Refugees Buying One-Way Tickets Home After Finding Germany Intolerable

Erik Kirschbaum, Los Angeles Times, March 1, 2016

With a one-way ticket home to Iraq in his hands and seven months’ worth of frustration over intransigent German bureaucracy in his heart, Gazwan Abdulhasen Abdulla gave up on his dreams of a better life in Europe.

Homesick and eager to be back with his wife and four small children in Basra, Abdulla was giving up his refugee status as he boarded a crowded Iraqi Airways flight from Berlin’s Tegel Airport to Baghdad that would whisk him and 150 other disillusioned former refugees back home in five hours.

{snip}

But now, after more than 1.1 million refugees from troubled lands such as Syria, Iraq and Afghanistan have trekked into Germany over the last 13 months, a small but growing number are heading home.

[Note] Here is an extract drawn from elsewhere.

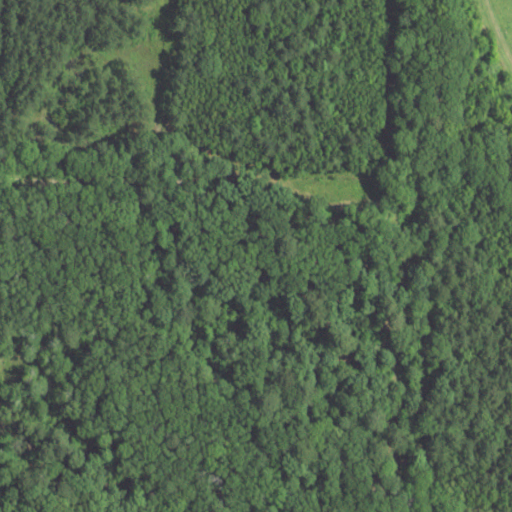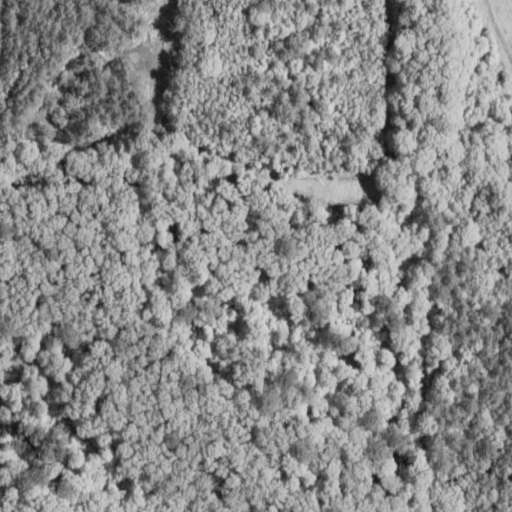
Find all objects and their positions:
road: (496, 30)
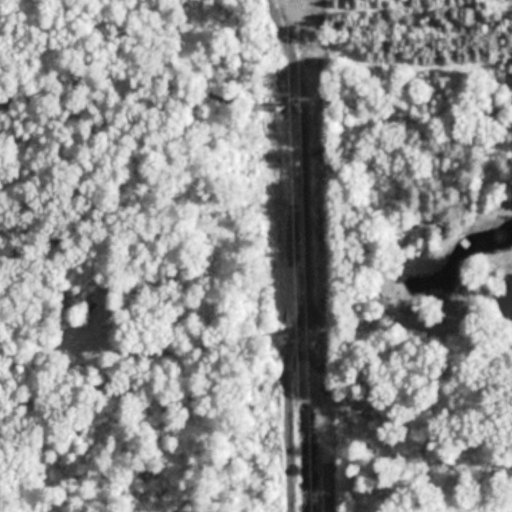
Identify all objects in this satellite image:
power tower: (294, 106)
building: (506, 289)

The reasons are myriad, but include overcrowded refugee centers, exasperating bureaucracy, unfamiliar German food, a lack of jobs and a spreading sense of resentment from Germans who fear their country is being overrun by Muslims.

Many refugees say they are now happy to trade a cold, heartless and lonely life in one of Europe’s richest countries for the violence, insecurity and poverty back home. And they say they have realized, rather belatedly, that smugglers had sold them a pack of lies about big houses, well-paying jobs and the life of luxury they would find in Germany.

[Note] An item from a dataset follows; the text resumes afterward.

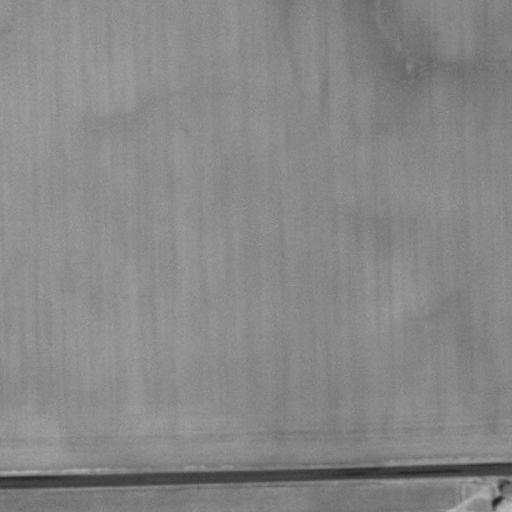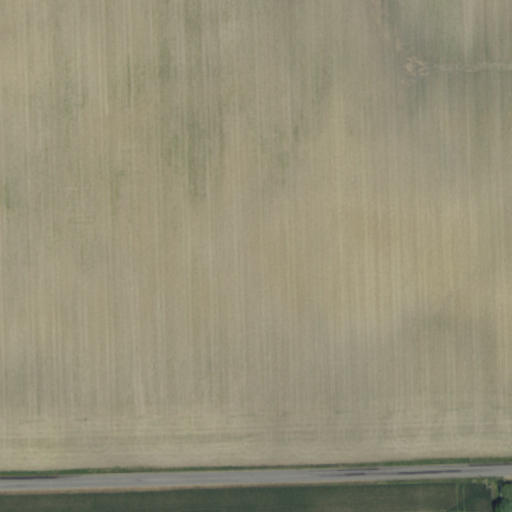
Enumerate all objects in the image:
road: (256, 477)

“I wanted to live in peace with my family as far away from war as possible,” said Abdulla, a 37-year-old who had worked as a truck driver in Iraq. “But what I’ve seen in Europe is not what I dreamed about. It’s not what [the smugglers] told me it would be.

“The food was terrible, so disgusting that not even animals should be fed it. They made us sleep in these cold, empty buildings and when someone said they were sick, they just ignored us. You could feel it everywhere that Germans looked down at us like we were bums. I miss my family and can’t wait to get home.”

Abdulla, like many of the refugees, had come to Germany on his own and figured his family could follow. But the German government, fearful that the number of refugees could increase fourfold if families were reunited, temporarily suspended the rules last year that allowed refugees to send for their family members.

Now it could take two to five years or more before their families might be allowed to move to Germany–an intolerable wait that is one of the main reasons that hundreds, perhaps thousands, of refugees are giving up on Germany every week, even as up to 3,000 arrive every day.

The Iraqi Embassy in Berlin has issued more than 1,500 one-way travel documents for Iraqi refugees giving up on Germany in the last three months.

“There are a lot of Iraqis going home, but more and more Syrians are also coming in here to buy airplane tickets to fly back home,” said Alaa Hadrous, 24, who came to Germany from Iraq as a child and now operates the Golf Reisen travel office next to a refugee center in the heart of Berlin.

{snip}

The government’s office for migration and refugees reported that 37,220 refugees obtained government financial aid to return to their home countries in 2015. Most of those were from countries in the Balkans and had little chance of being granted asylum. Only 724 of about 122,000 refugees from Iraq went home last year with German government assistance.

The migration agency points out, however, that it doesn’t have a complete overview because many refugees pay for their own trips home.